ATLANTA, Feb. 6, 2013 /PRNewswire/ -- IntercontinentalExchange (NYSE: ICE), a leading operator of global markets and clearing houses, today reported financial results for fourth quarter and full year 2012. Consolidated net income attributable to ICE for the quarter grew 2% to $129 million on consolidated revenues of $323 million, down 1% compared to the prior fourth quarter. Diluted earnings per share (EPS) in the quarter increased 2% to $1.76.
For the fourth quarters ended December 31, 2012 and 2011, certain items were included in ICE's operating results that are not indicative of our core business performance, including transaction costs related to ICE's proposed acquisition of NYSE Euronext. Excluding these items, fourth quarter 2012 adjusted net income attributable to ICE increased 5% to $135 million and adjusted diluted EPS grew 5% to $1.84. Please refer to the reconciliation of non-GAAP financial measures included in this press release for more information on adjusted net income attributable to ICE and adjusted diluted EPS.
For the year ended December 31, 2012, ICE reported a 3% increase over 2011 in consolidated revenues to $1.36 billion, the ninth consecutive year of record revenues. Consolidated 2012 net income attributable to ICE rose 8% to a record $552 million, and diluted EPS increased 9% to $7.52 for the year. Consolidated cash flow from operations grew 3% to a record $733 million in 2012.
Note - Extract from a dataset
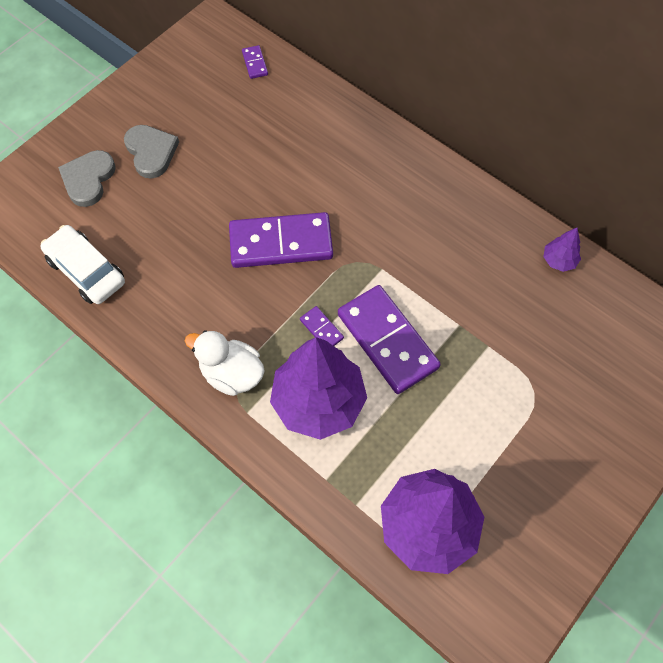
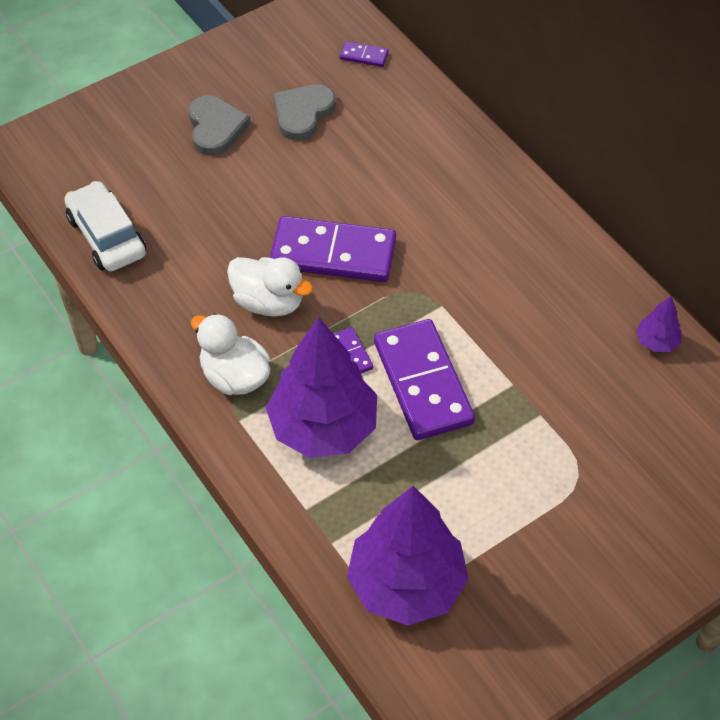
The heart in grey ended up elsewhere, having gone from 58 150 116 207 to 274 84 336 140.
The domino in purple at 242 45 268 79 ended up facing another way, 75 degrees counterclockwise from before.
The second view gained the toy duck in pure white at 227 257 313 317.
ICE Chairman and CEO Jeffrey C. Sprecher said: "We made tremendous strides operationally and strategically in 2012, again delivering on industry requirements amid continued regulatory change, including helping to bring greater regulatory certainty to our customers and markets. At the same time, we delivered record financial results and growth on top of growth, while investing to position our company for the many opportunities ahead. I want to thank and recognize our team for their continued leadership in serving our customers and driving results for our shareholders."
Scott Hill, ICE SVP and CFO said: "As the needs of our customers evolve, they increasingly rely upon our markets to manage risk and comply with regulatory requirements. We are expanding our services to meet their needs while also investing prudently for best in class growth and returns. As we look to 2013, we continue our strong commitment to growth and innovation."
Fourth Quarter 2012 Results
Fourth quarter 2012 consolidated revenues were $323 million, a 1% decline from the prior fourth quarter. Transaction and clearing fee revenues totaled $277 million in the fourth quarter of 2012, down 4% compared to the same period of 2011. Average daily volume (ADV) in ICE's futures business was 3.1 million contracts, down 1% from the fourth quarter of 2011(1). Revenues from ICE's credit default swap (CDS) trade execution, processing and clearing business were $36 million in the quarter, down 14% from the fourth quarter of 2011, and included $19 million in CDS clearing revenues.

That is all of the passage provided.